On June 21 — two days before the start of this trip— I shared on social media an overview of my new manuscript, GO Theory. Its core concept is Genidentity, the unique differences that an entity maintains with other entities as it evolves over time.
The full title of my GO Theory manuscript is GO Theory: Genidentity, Opportunity, and World of Activity (book, v1.0, 2025). In this manuscript, I included the recently developed World of Activity toolkit. It marks the end of Phase I of the GO Theory project, representing the successful completion of my exploration in the direction of knowledge engagement. Phase II will focus on cultural innovation.
The case study by these two authors can actually be seen as empirical research of the “Genidentity” concept in the field of higher education. This journey began with a manuscript about Genidentity and ended with a book about Genidentity — a wonderful experience.
Very coincidentally, my thinking and writing about thematic enterprises during my travels in Fuzhou was actually the beginning of my exploration in cultural innovation. Therefore, we can say that the end of this journey is also the beginning of a new journey.
What started as a return became a new departure. That is the rhythm of life and theory — every ending is a beginning.

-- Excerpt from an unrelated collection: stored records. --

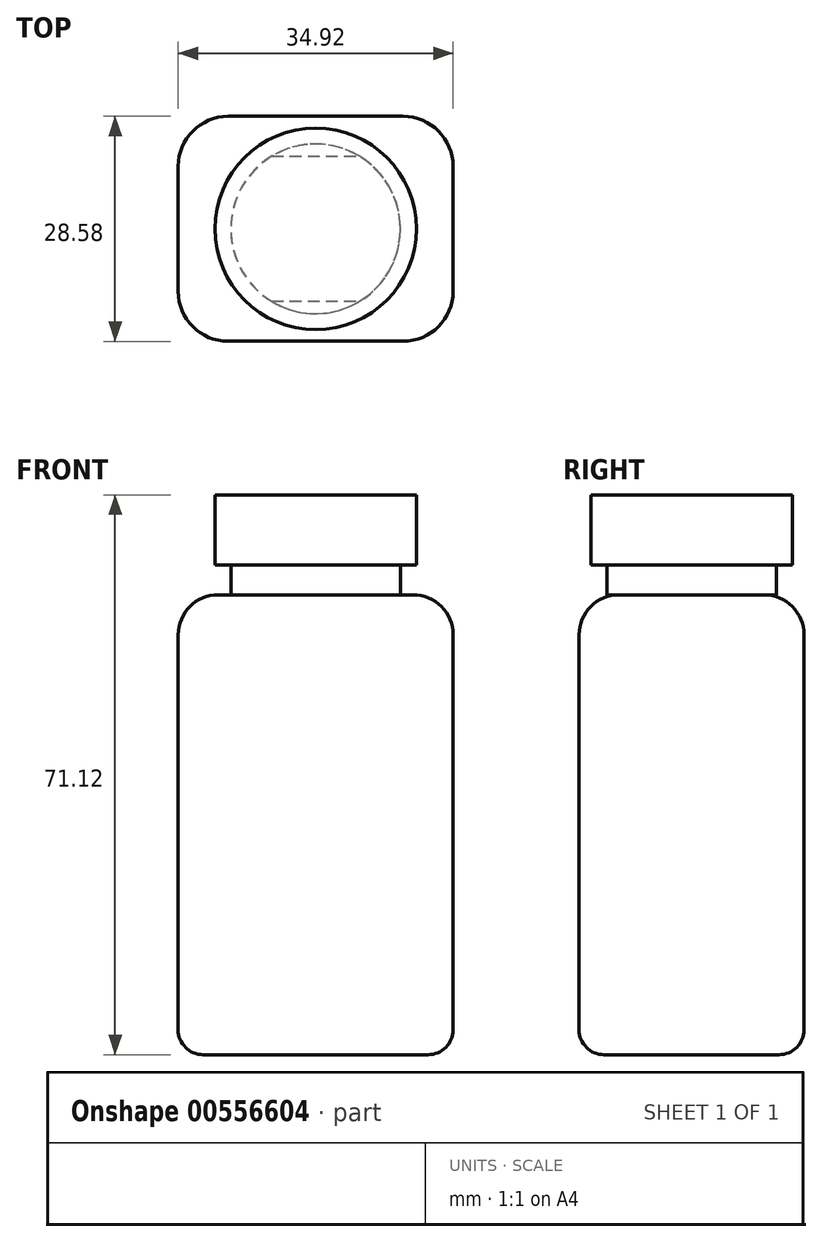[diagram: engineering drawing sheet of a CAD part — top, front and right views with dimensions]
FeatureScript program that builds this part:
annotation { "Feature Type Name" : "Feature", "Feature Type Description" : "" }
export const myFeature = defineFeature(function(context is Context, id is Id, definition is map)
    precondition{}
    {
        {
            var Q0;
            Q0=qCreatedBy(makeId("Top.planeOp"),FACE);
            var sketch = newSketch(context, id + "F0", { "sketchPlane" : qUnion([Q0])});
            skLineSegment(sketch, "E0.bottom", {"start": v(-11.11, -14.29) * mm, "end": v(11.11, -14.29) * mm});
            skLineSegment(sketch, "E0.top", {"start": v(-11.11, 14.29) * mm, "end": v(11.11, 14.29) * mm});
            skLineSegment(sketch, "E0.left", {"start": v(-17.46, -7.94) * mm, "end": v(-17.46, 7.94) * mm});
            skLineSegment(sketch, "E0.right", {"start": v(17.46, -7.94) * mm, "end": v(17.46, 7.94) * mm});
            skPoint(sketch, "E0.middle", {"position": v(0, 0) * mm});
            skPoint(sketch, "E1.visualSharp", {"position": v(-17.46, 14.29) * mm});
            skArc(sketch, "E1.filletArc", {"start": v(-11.11, 14.29) * mm, "mid": v(-15.6, 12.43) * mm, "end": v(-17.46, 7.94) * mm});
            skPoint(sketch, "E2.visualSharp", {"position": v(17.46, 14.29) * mm});
            skArc(sketch, "E2.filletArc", {"start": v(17.46, 7.94) * mm, "mid": v(15.6, 12.43) * mm, "end": v(11.11, 14.29) * mm});
            skPoint(sketch, "E3.visualSharp", {"position": v(17.46, -14.29) * mm});
            skArc(sketch, "E3.filletArc", {"start": v(11.11, -14.29) * mm, "mid": v(15.6, -12.43) * mm, "end": v(17.46, -7.94) * mm});
            skPoint(sketch, "E4.visualSharp", {"position": v(-17.46, -14.29) * mm});
            skArc(sketch, "E4.filletArc", {"start": v(-17.46, -7.94) * mm, "mid": v(-15.6, -12.43) * mm, "end": v(-11.11, -14.29) * mm});
            skSolve(sketch);
        }
        {
            var Q0;
            Q0 = qSketchRegion(id + "F0", true);
            extrude(context, id + "F1", {"entities" : qUnion([Q0]), "depth" : 55.63 * mm, "offsetDistance" : 25.4 * mm});
        }
        {
            var Q0;
            Q0=makeQuery(id+"F1.opExtrude","CAP_EDGE",EDGE,{"disambiguationData":[OSD([sQuery(id+"F0.wireOp",EDGE,"E3.filletArc")])],"isStart":false});
            fillet(context, id + "F2", {"entities" : qUnion([Q0]), "radius" : 5.08 * mm, "tangentPropagation" : true, "allowEdgeOverflow" : false});
        }
        {
            var Q0;
            Q0 = qSketchRegion(id + "F0", true);
            extrude(context, id + "F3", {"entities" : qUnion([Q0]), "operationType" : NewBodyOperationType.ADD, "oppositeDirection" : true, "depth" : 2.8 * mm, "offsetDistance" : 25.4 * mm});
        }
        {
            var Q0;
            Q0=makeQuery(id+"F3.opExtrude","CAP_EDGE",EDGE,{"disambiguationData":[OSD([sQuery(id+"F0.wireOp",EDGE,"E4.filletArc")])],"isStart":false});
            fillet(context, id + "F4", {"entities" : qUnion([Q0]), "radius" : 3.17 * mm, "tangentPropagation" : true, "allowEdgeOverflow" : false});
        }
        {
            var Q0;
            Q0=makeQuery(id+"F1.opExtrude","CAP_FACE",FACE,{"disambiguationData":[OSD([sQuery(id+"F0.wireOp",EDGE,"E0.bottom"),sQuery(id+"F0.wireOp",EDGE,"E0.top"),sQuery(id+"F0.wireOp",EDGE,"E0.left"),sQuery(id+"F0.wireOp",EDGE,"E0.right"),sQuery(id+"F0.wireOp",EDGE,"E1.filletArc"),sQuery(id+"F0.wireOp",EDGE,"E2.filletArc"),sQuery(id+"F0.wireOp",EDGE,"E3.filletArc"),sQuery(id+"F0.wireOp",EDGE,"E4.filletArc")])],"isStart":false});
            var sketch = newSketch(context, id + "F5", { "sketchPlane" : qUnion([Q0])});
            skCircle(sketch, "E5", {"center": v(0, 0) * mm, "radius": 10.77 * mm});
            skSolve(sketch);
        }
        {
            var Q0;
            Q0 = qSketchRegion(id + "F5", true);
            extrude(context, id + "F6", {"entities" : qUnion([Q0]), "operationType" : NewBodyOperationType.ADD, "depth" : 3.8 * mm, "offsetDistance" : 25.4 * mm});
        }
        {
            var Q0;
            Q0=makeQuery(id+"F6.opExtrude","CAP_FACE",FACE,{"disambiguationData":[OSD([sQuery(id+"F5.wireOp",EDGE,"E5")])],"isStart":false});
            var sketch = newSketch(context, id + "F7", { "sketchPlane" : qUnion([Q0])});
            skCircle(sketch, "E6", {"center": v(0, 0) * mm, "radius": 12.8 * mm});
            skSolve(sketch);
        }
        {
            var Q0;
            Q0 = qSketchRegion(id + "F7", true);
            extrude(context, id + "F8", {"entities" : qUnion([Q0]), "operationType" : NewBodyOperationType.ADD, "depth" : 8.9 * mm, "offsetDistance" : 25.4 * mm});
        }
    });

Now, turn to the next page, starting a new beginning.
Notes
- 钱穆说,[忘不了的人和事,才是真生活]。
- The World of Activity of a Freesoul was structured in six parts: Part I provided theoretical foundations, Part II introduced the analytical methodology, Part III examined “The Evolution of the World of Activity” through biographical analysis, Part IV explored “The Evolution of Social Forms,” Part V focused on “The Evolution of Thematic Enterprise,” and Part VI examined “The Flourishing of Mind-Heart,” exploring nine aspects of strategic agency that emerged from my work with the AAS framework. The English book you are reading draws primarily from this Chinese manuscript but focuses specifically on the trip itself and the World of Activity approach.

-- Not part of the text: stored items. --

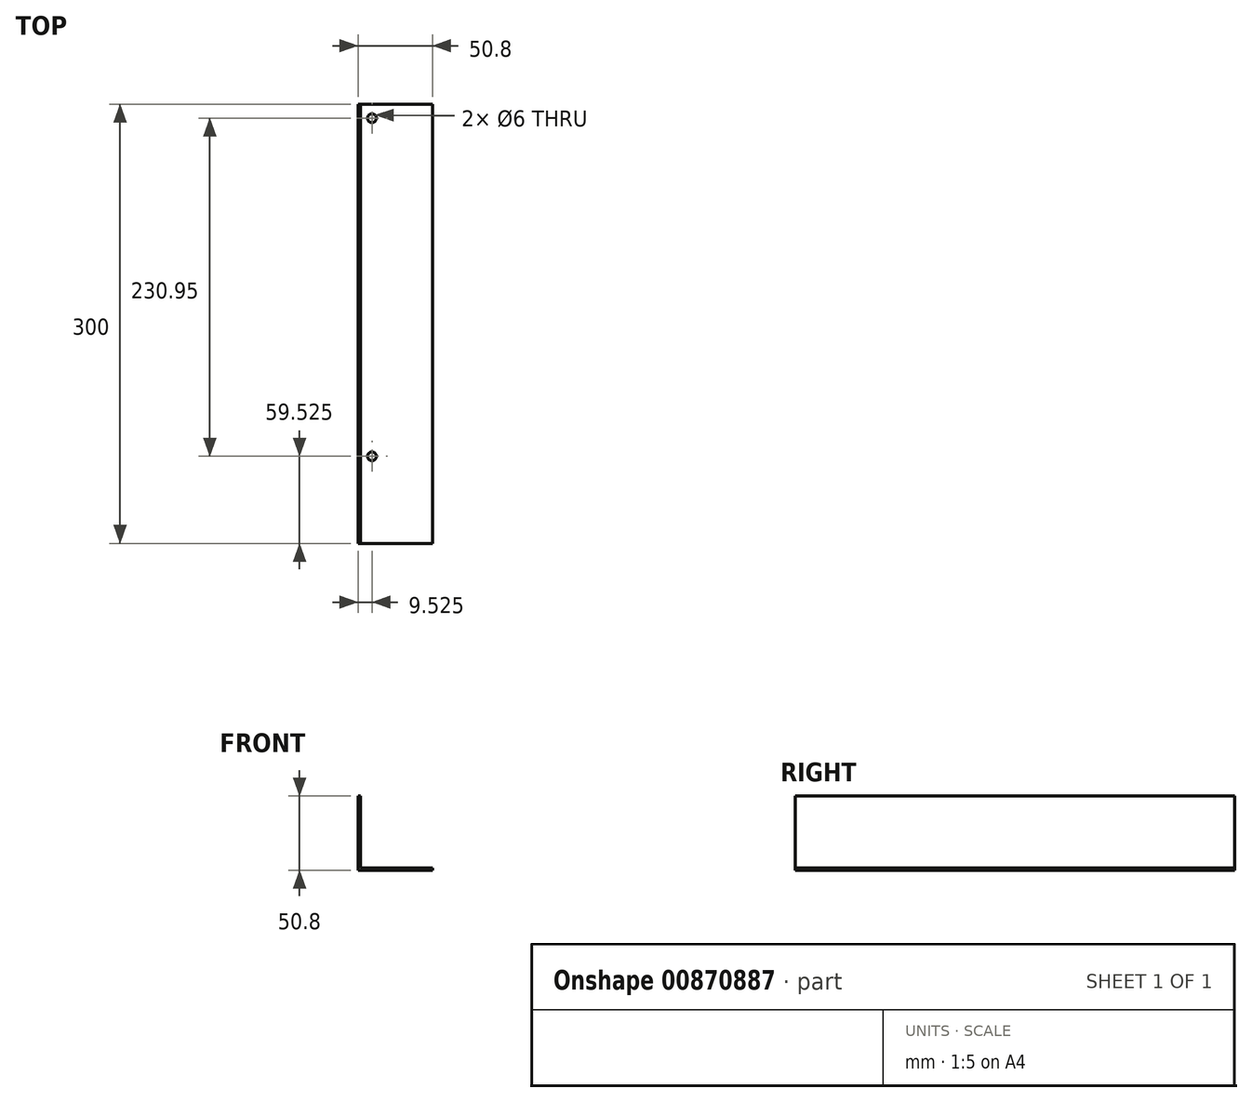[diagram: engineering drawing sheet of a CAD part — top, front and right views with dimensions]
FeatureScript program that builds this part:
annotation { "Feature Type Name" : "Feature", "Feature Type Description" : "" }
export const myFeature = defineFeature(function(context is Context, id is Id, definition is map)
    precondition{}
    {
        {
            var Q0;
            Q0=qCreatedBy(makeId("Front.planeOp"),FACE);
            var sketch = newSketch(context, id + "F0", { "sketchPlane" : qUnion([Q0])});
            skLineSegment(sketch, "E0", {"start": v(0, 0) * mm, "end": v(0, 50.8) * mm});
            skLineSegment(sketch, "E1", {"start": v(0, 50.8) * mm, "end": v(1.59, 50.8) * mm});
            skLineSegment(sketch, "E2", {"start": v(1.59, 50.8) * mm, "end": v(1.6, 1.59) * mm});
            skLineSegment(sketch, "E3", {"start": v(1.6, 1.59) * mm, "end": v(50.8, 1.6) * mm});
            skLineSegment(sketch, "E4", {"start": v(50.8, 1.6) * mm, "end": v(50.8, 0) * mm});
            skLineSegment(sketch, "E5", {"start": v(50.8, 0) * mm, "end": v(0, 0) * mm});
            skSolve(sketch);
        }
        {
            var Q0;
            Q0 = qSketchRegion(id + "F0", true);
            extrude(context, id + "F1", {"entities" : qUnion([Q0]), "depth" : 300 * mm, "offsetDistance" : 25 * mm});
        }
        {
            var Q0;
            Q0=qCreatedBy(makeId("Top.planeOp"),FACE);
            var sketch = newSketch(context, id + "F2", { "sketchPlane" : qUnion([Q0])});
            skPoint(sketch, "E6", {"position": v(9.52, -9.52) * mm});
            skPoint(sketch, "E7", {"position": v(9.53, -240.47) * mm});
            skCircle(sketch, "E8", {"center": v(9.52, -9.52) * mm, "radius": 3 * mm});
            skCircle(sketch, "E9", {"center": v(9.53, -240.47) * mm, "radius": 3 * mm});
            skSolve(sketch);
        }
        {
            var Q0;
            Q0 = qSketchRegion(id + "F2", true);
            extrude(context, id + "F3", {"entities" : qUnion([Q0]), "operationType" : NewBodyOperationType.REMOVE, "endBound" : BoundingType.THROUGH_ALL, "depth" : 25 * mm, "offsetDistance" : 25 * mm});
        }
    });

- The Anticipatory Activity System (AAS) is a framework I developed between 2021–2022 to analyze complex activities involving “Self, Other, Present, and Future.” The framework distinguishes between first-order activities (immediate, practical tasks) and second-order activities (reflective, strategic processes) within an anticipatory structure. The dual-center structure refers to the dynamic relationship between different levels of activity and their temporal orientations — managing present constraints while anticipating future possibilities.